Un travail mal rémunéré

Ces lieux sont très populaires, mais pas très rentables pour les humoristes qui viennent s'y faire les dents. «Tu ne gagnes quasiment rien dans ces bars, dit Daniel Tirado. C'est comme aller au gym. Tu vas là pour t'entraîner, t'entraîner et t'entraîner. Sinon, il y a les comedy clubs qui te paient 25$ du dimanche au jeudi. Le vendredi et le samedi, c'est de 75 à 85$.»

Pas grand-chose quand on sait que son emménagement à New York lui a coûté 20 000$ pour ses 10 premiers mois. Pour vivre, Daniel Tirado compte sur le salaire de sa femme (qui travaille pour une organisation internationale) et sur les spectacles qu'il fait dans des entreprises et des écoles.

«Tu peux recevoir 1500$ pour un spectacle dans un collège et de 1000 à 2000$ dans une entreprise, dit-il. Les comedy clubs, si tu fais trois apparitions le vendredi et trois le samedi, ça te donne quand même six fois 85$, et ce, quatre fois par mois. Alors, on peut s'en sortir, même si le coût de la vie est élevé. Avec un jeune enfant, c'est quand même tout un défi.»

Sept shows le même soir!

Pour s'en sortir, il faut travailler fort, dit Daniel Tirado. La plupart du temps, l'humoriste fait beaucoup d'apparitions dans de nombreuses salles durant la même soirée.

«Une fois, j'ai fait sept shows de 15 à 20 minutes le même soir, dit-il.
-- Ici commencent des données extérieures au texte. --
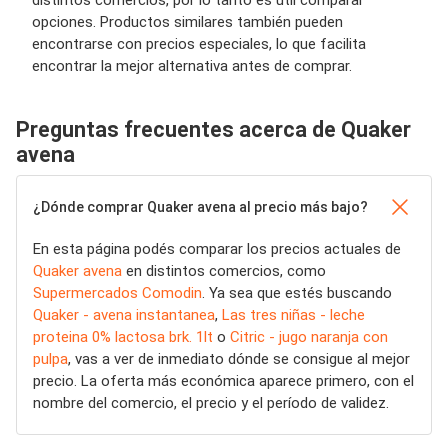
opciones. Productos similares también pueden
encontrarse con precios especiales, lo que facilita
encontrar la mejor alternativa antes de comprar.
Preguntas frecuentes acerca de Quaker
avena
¿Dónde comprar Quaker avena al precio más bajo?
En esta página podés comparar los precios actuales de
Quaker avena
en distintos comercios, como
Supermercados Comodin
. Ya sea que estés buscando
Quaker - avena instantanea
,
Las tres niñas - leche
proteina 0% lactosa brk. 1lt
o
Citric - jugo naranja con
pulpa
, vas a ver de inmediato dónde se consigue al mejor
precio. La oferta más económica aparece primero, con el
nombre del comercio, el precio y el período de validez.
À New York, il y a tellement d'endroits où jouer. J'ai déjà joué 50 fois en un mois, l'année dernière! Ce serait impossible à Montréal, Toronto ou même Los Angeles. Il faut jouer beaucoup pour s'améliorer, nouer des amitiés et créer des contacts. C'est très important de sortir de sa bulle.»

Tirado sort tellement de sa bulle qu'il n'écarte aucun marché. Il rentre tout juste d'Haïti où il est allé jouer pour la troisième fois en moins d'un an. Il ajoute qu'il faut quand même trouver le bon dosage. Trop jouer nuit à la qualité. «Quand tu montes sur scène, ça doit valoir quelque chose», dit-il.

À long terme, Daniel Tirado vise un retour dans le milieu du cinéma, comme tous les artistes de la comédie aux États-Unis, dit-il. «J'aimerais en arriver à travailler comme acteur et comme humoriste en même temps. Je vois ça venir, mais il faut être patient. Il faut éviter de se comparer aux autres. Tout le monde a son propre cheminement. Il y a des humoristes, à New York, que je considère comme les plus forts du domaine et pourtant, ils ne sont pas connus. La célébrité n'est pas importante, c'est le niveau de travail qui m'intéresse.»

Les humoristes québécois devraient-ils garder un oeil vers le sud, selon lui? «Il y a de la place pour tout le monde, dit-il. Surtout si on travaille fort et qu'on a du talent. À un moment donné, tout le monde a une chance. Il faut juste s'accrocher, car c'est très facile de tout laisser tomber.»